**EXERCISE AIM**
Could you print the entries below exactly, starting at the line that contains "um sie optimieren" and stopping after the last one?

**DATA FOR REVIEW**

——

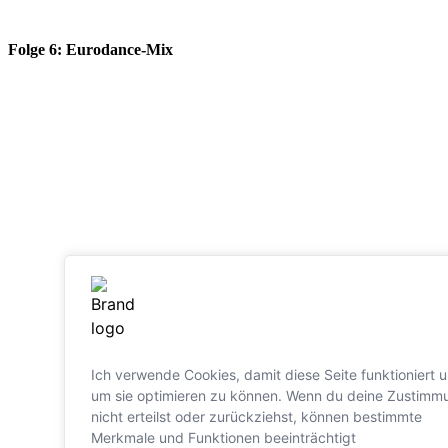
Folge 6: Eurodance-Mix
Ich verwende Cookies, damit diese Seite funktioniert 
um sie optimieren zu können. Wenn du deine Zustimm
nicht erteilst oder zurückziehst, können bestimmte
Merkmale und Funktionen beeinträchtigt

——

**TASK ANSWER**
um sie optimieren zu können. Wenn du deine Zustimm
nicht erteilst oder zurückziehst, können bestimmte
Merkmale und Funktionen beeinträchtigt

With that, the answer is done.